[[ Task inputs open ]]
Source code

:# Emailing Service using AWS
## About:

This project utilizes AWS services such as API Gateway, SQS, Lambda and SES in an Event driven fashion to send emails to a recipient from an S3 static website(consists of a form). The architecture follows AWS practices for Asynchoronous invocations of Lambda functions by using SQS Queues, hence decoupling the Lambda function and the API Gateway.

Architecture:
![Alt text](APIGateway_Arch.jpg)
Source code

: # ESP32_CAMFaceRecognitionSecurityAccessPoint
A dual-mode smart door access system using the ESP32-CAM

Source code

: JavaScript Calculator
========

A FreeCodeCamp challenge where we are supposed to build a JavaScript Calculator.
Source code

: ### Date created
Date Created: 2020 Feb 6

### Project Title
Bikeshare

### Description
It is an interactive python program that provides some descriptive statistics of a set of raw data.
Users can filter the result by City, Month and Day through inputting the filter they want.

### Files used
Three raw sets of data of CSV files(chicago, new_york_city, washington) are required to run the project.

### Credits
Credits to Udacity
[[ Task inputs closed ]]
*Problem*. Transcribe the lines from the first one above through the line containing "This project utilizes", with both of those lines included.

*Solution to the problem*.
Source code

:# Emailing Service using AWS
## About:

This project utilizes AWS services such as API Gateway, SQS, Lambda and SES in an Event driven fashion to send emails to a recipient from an S3 static website(consists of a form). The architecture follows AWS practices for Asynchoronous invocations of Lambda functions by using SQS Queues, hence decoupling the Lambda function and the API Gateway.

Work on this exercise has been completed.